I can't think of a situation in which you'd need to write 'ye' in that sense in modern English - unless, of course, you were mocking pretentious Cotswold tea shoppes &c., in which case it would be perfectly right and proper. Or I suppose indulging in C17 historical fiction.

Enervated - reminds me of Geo. Bush senior commenting on the 'enormity' of his taking office as President - accurate, but not quite what he actually meant to convey...

I was the recipient of a good luck thread recently (which I really appreciated), so I should declare an interest, but I don't think they're all that bad. They make people feel better, they don't do any harm, most of them don't take up that much bandwidth, and you can ignore them if you object to them. (All this is up to a point, of course, but then aren't most things?)
 
 
that
13:01 / 04.07.03
I'm guilty of the huggles one, I'm sure...but then, I'm just downright guilty. I used to say 'chill out', quite seriously, until someone threatened to do me serious physical damage if I didn't stop. Strangely, however, the phrase 'take a chill pill' makes me want to bite people.
 
 
unheimlich manoeuvre
13:17 / 04.07.03
people who talk in cliches induce irrational anger in me.
"look before you leap." "ze who hesitates is lost." "a stitch in time saves nine." "a rolling stone gathers no moss." etc...

also i have a spot of bother with people who rephrase there arguments, but generally say the same thing, when i disagree with them.
 
 
The Falcon
13:31 / 04.07.03
I think runce (sorry, Psi-Alan Treharne-Bruce) had this in the Hate! thread, but using weird or bizarre as a culture-applied pejorative fucks me right off.

'Did you like it?'
'Mmmmmmm, it was a bit weird, y'know.'
'No. No, I don't actually. Why don't you die?'
 
 
Saveloy
15:26 / 04.07.03
"Actually, you might be able to help..."

You're getting a billion calls every second, and have 90 zillion problems to sort out. The phone rings:

Them: "Hello, is Barry there?"

You: [thinks: 'Yes! Thank f*ck it's for someone else!']

"Sorry, Barry's at lunch, I'll get him to call you back."

[thinks: 'Phew, I might actually be able to finish this job that I started 6 hours ago']

Them: "Okay. Actually, you might be able to help..."

You: "AAARGH! I KILL YOU! Ooh, sorry, did I just say that out loud?"

Grrrr....
 
 
Smoothly
15:35 / 04.07.03
You are missing a great opportunity to lose Barry his job, Sav.

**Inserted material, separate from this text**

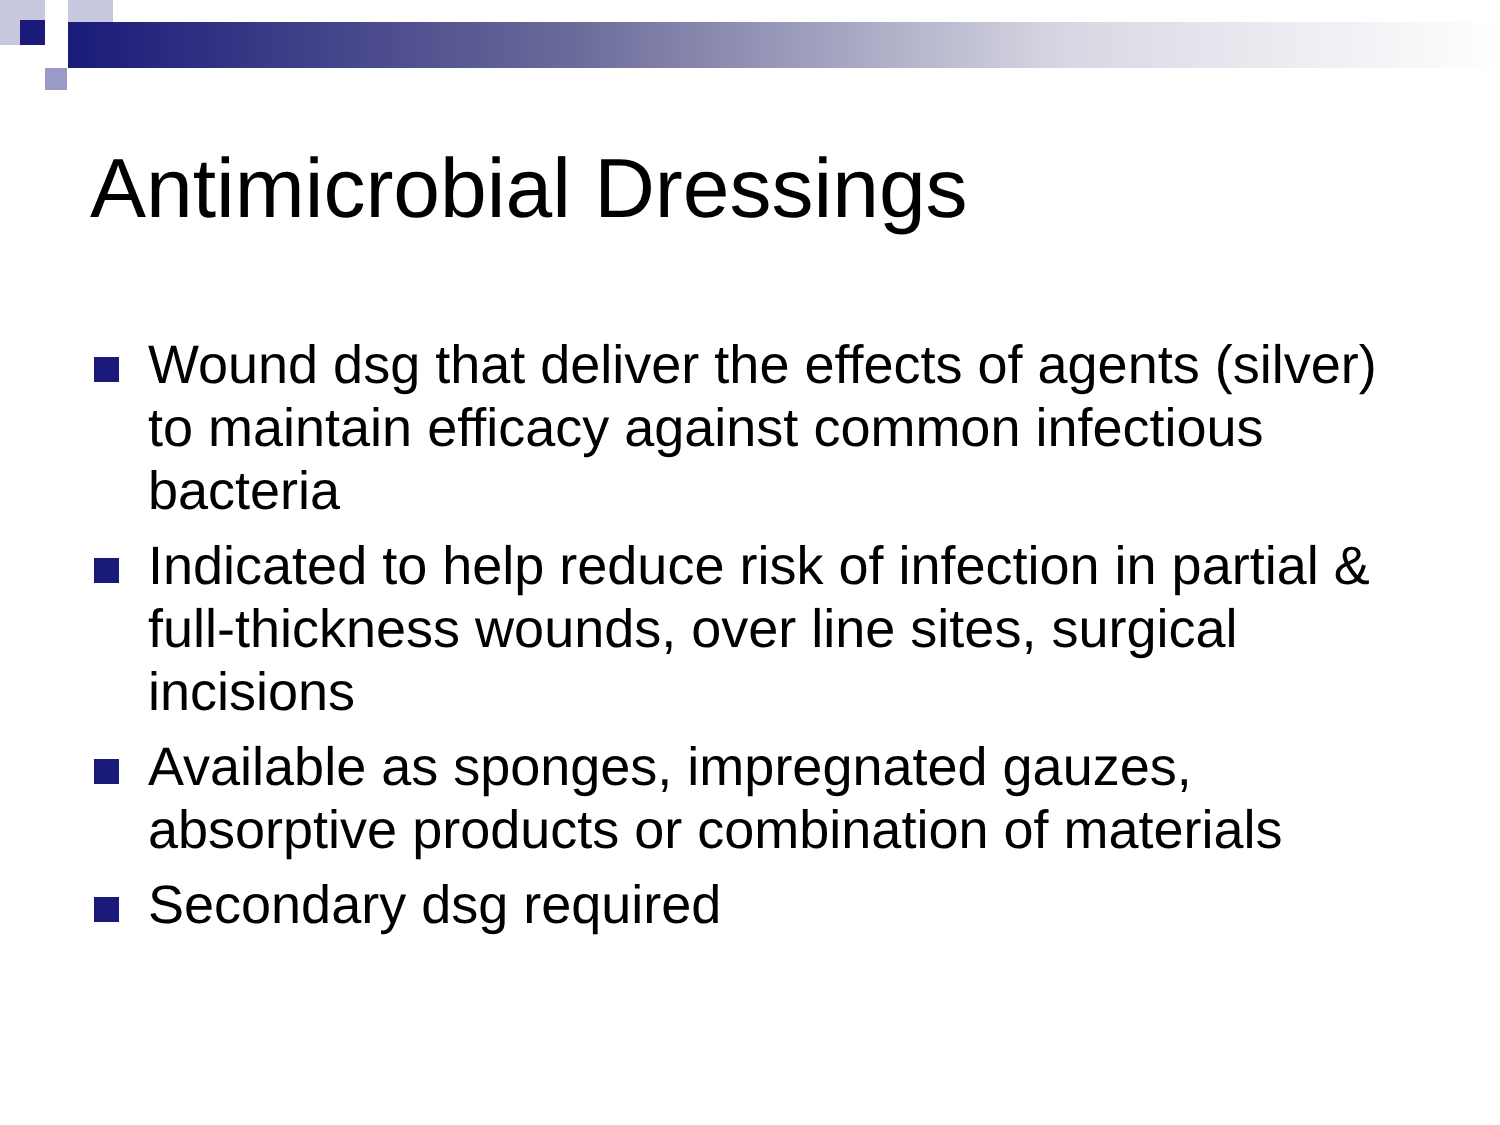Antimicrobial Dressings
Wound dsg that deliver the effects of agents (silver) to maintain efficacy against common infectious bacteria
Indicated to help reduce risk of infection in partial & full-thickness wounds, over line sites, surgical incisions
Available as sponges, impregnated gauzes, absorptive products or combination of materials
Secondary dsg required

For me, people who use the progressive present tense, when the simple presnt will do, is enough to make my fillings pop out.
I'm really hating that.
 
 
Whisky Priestess
16:28 / 04.07.03
Beck when I was a barmaid, especially at the end of a shift: (I have a naturally pensive, NOT miserable face when it's at rest, btw)

"Cheer up luv!"

"It may never happen!"

"Give us a smile!"

I could. Or I could fucking glass you, you grinning pissed-up moron.